**About this exercise**
Starting with the line that contains "Breaking News", reproduce each line through the end of the listing below, with no other output.

**Input records**
☆ ☆ ☆ ☆ ☆ ☆ ☆
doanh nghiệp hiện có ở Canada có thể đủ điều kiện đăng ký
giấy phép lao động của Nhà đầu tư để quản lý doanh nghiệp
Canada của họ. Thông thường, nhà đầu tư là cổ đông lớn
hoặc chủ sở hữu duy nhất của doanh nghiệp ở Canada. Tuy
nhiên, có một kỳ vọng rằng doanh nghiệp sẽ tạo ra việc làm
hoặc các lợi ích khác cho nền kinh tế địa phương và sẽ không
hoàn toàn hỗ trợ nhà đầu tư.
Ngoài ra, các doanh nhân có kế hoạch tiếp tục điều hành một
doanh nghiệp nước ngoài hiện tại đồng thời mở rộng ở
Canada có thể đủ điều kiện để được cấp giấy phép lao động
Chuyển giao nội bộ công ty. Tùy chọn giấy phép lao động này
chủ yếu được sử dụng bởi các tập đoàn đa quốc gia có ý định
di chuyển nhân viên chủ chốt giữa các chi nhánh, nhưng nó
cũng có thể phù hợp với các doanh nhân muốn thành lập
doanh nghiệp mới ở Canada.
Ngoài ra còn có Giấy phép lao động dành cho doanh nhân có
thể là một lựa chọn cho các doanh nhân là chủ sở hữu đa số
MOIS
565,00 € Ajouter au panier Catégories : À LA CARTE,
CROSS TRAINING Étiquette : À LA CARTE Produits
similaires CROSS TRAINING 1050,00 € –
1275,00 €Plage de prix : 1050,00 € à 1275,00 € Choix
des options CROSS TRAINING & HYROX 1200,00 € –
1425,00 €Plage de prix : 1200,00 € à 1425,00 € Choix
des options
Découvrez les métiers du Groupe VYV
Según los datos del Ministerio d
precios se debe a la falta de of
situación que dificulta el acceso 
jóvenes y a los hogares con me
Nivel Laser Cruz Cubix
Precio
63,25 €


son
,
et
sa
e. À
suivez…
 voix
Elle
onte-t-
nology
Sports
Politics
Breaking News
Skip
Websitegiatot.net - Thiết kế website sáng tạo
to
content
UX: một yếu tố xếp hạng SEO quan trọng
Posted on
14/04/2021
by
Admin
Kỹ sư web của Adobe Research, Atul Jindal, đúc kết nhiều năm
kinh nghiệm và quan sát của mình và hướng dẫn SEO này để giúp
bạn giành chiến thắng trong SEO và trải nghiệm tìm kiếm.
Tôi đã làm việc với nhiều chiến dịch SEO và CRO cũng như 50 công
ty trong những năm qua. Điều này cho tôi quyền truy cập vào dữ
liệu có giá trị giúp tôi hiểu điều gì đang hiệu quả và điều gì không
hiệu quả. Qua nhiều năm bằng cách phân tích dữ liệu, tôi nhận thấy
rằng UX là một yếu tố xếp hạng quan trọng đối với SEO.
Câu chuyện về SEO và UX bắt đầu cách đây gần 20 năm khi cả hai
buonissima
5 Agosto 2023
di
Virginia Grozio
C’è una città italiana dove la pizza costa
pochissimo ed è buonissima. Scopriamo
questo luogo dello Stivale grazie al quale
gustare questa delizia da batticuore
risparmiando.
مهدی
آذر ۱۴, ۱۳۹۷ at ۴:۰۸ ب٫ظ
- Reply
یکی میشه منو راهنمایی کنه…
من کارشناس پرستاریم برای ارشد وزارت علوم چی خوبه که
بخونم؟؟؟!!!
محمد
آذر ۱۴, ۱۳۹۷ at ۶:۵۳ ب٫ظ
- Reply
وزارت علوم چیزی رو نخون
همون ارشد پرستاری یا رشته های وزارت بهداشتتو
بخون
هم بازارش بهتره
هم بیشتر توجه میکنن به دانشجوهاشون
☆ ☆ ☆ ☆ ☆ ☆ ☆
**Answer for this exercise**
Breaking News
Skip
Websitegiatot.net - Thiết kế website sáng tạo
to
content
UX: một yếu tố xếp hạng SEO quan trọng
Posted on
14/04/2021
by
Admin
Kỹ sư web của Adobe Research, Atul Jindal, đúc kết nhiều năm
kinh nghiệm và quan sát của mình và hướng dẫn SEO này để giúp
bạn giành chiến thắng trong SEO và trải nghiệm tìm kiếm.
Tôi đã làm việc với nhiều chiến dịch SEO và CRO cũng như 50 công
ty trong những năm qua. Điều này cho tôi quyền truy cập vào dữ
liệu có giá trị giúp tôi hiểu điều gì đang hiệu quả và điều gì không
hiệu quả. Qua nhiều năm bằng cách phân tích dữ liệu, tôi nhận thấy
rằng UX là một yếu tố xếp hạng quan trọng đối với SEO.
Câu chuyện về SEO và UX bắt đầu cách đây gần 20 năm khi cả hai
buonissima
5 Agosto 2023
di
Virginia Grozio
C’è una città italiana dove la pizza costa
pochissimo ed è buonissima. Scopriamo
questo luogo dello Stivale grazie al quale
gustare questa delizia da batticuore
risparmiando.
مهدی
آذر ۱۴, ۱۳۹۷ at ۴:۰۸ ب٫ظ
- Reply
یکی میشه منو راهنمایی کنه…
من کارشناس پرستاریم برای ارشد وزارت علوم چی خوبه که
بخونم؟؟؟!!!
محمد
آذر ۱۴, ۱۳۹۷ at ۶:۵۳ ب٫ظ
- Reply
وزارت علوم چیزی رو نخون
همون ارشد پرستاری یا رشته های وزارت بهداشتتو
بخون
هم بازارش بهتره
هم بیشتر توجه میکنن به دانشجوهاشون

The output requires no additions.